The Mavs used more defensemen but had more shots (33-28) and more goals (5-3) than the night before with 12 forwards.  The team also blocked 20 shots Saturday night as compared to just five the night before.

“We wanted to make sure that we weren’t playing kinda wide open like we were last night, and [like] we did last Friday against St.

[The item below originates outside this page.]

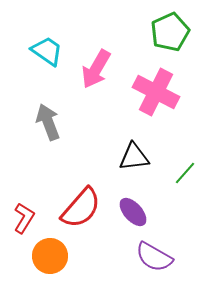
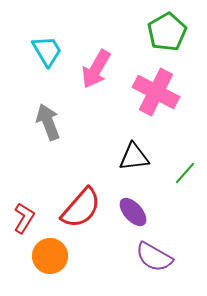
green pentagon: moved 3 px left; rotated 6 degrees counterclockwise
cyan trapezoid: rotated 24 degrees clockwise
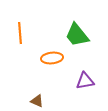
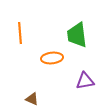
green trapezoid: rotated 32 degrees clockwise
brown triangle: moved 5 px left, 2 px up
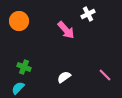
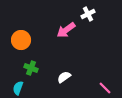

Cloud in winning 6-5,” Blais said.  “It paid off.  The guys really worked hard no matter who was in the lineup we needed that kind of effort from everyone tonight.”

Searfoss led off the scoring at 16:09 of the first, beating goaltender Stephon Williams with a wrister high over his far shoulder.  Zombo made it 2-0 just 26 seconds later sliding the puck through the five hole from 20 feet out.

Ryan Walters scored his 10th of the season early in the second to give him points in 9-of-10, and Matt White made it 4-1 with 2:47 remaining in the game on an empty-netter.  Adams capped the scoring 24 seconds later, slamming a puck off Williams who had charged out of the net to stop a breakaway.  Williams was out past the faceoff circles when Adams’ shot hit him and deflected backward into an empty net.

Adams goal to end the scoring at 5-1 was the first of his college career.

“I tried to kind of catch him by surprise,” Searfoss said of his goal.  “I was out a little farther than most guys will shoot the puck so I tried to sneak it up there, and it worked out for the best.”

Anthony Stolarz started in net and got his second win of the season (2-4-0) a night after replacing an ineffective John Faulkner in the second period.  Outside of a Minnesota State goal at 7:24 of the third period, Stolarz was perfect between the pipes.

The freshman stopped 27 of 28, and displayed his athleticism when Mankato had the puck around the net.

UNO’s top line of Zombo, Walters and Josh Archibald came into the series as one of the most prolific in college hockey.  Over the previous nine games the trio had combined for 18 goals, 27 assists and 45 points, an average of 5 points a game.

But Friday Zombo, Walters and Archibald were a minus -1 on the stat sheet.  Saturday that line bounced back for a plus +4.

“Tonight I felt good,” Stolarz said.  “Everything has been good and [I’ve] been working hard in practice.  The competition with Faulks (Faulkner) and Belly (Dayn Belfour), it’s great.  We push each other in practice, and I’ve really gotten prepared for whenever my name was called.

“Winning tonight was just huge because we lost last night,” Blais said.  “We would have liked to win two games but you gotta give Minnesota State credit, too.  They’re a good hockey team, they’re probably gonna have a chance for home ice in the first round of the playoffs.  That’s a good hockey team.”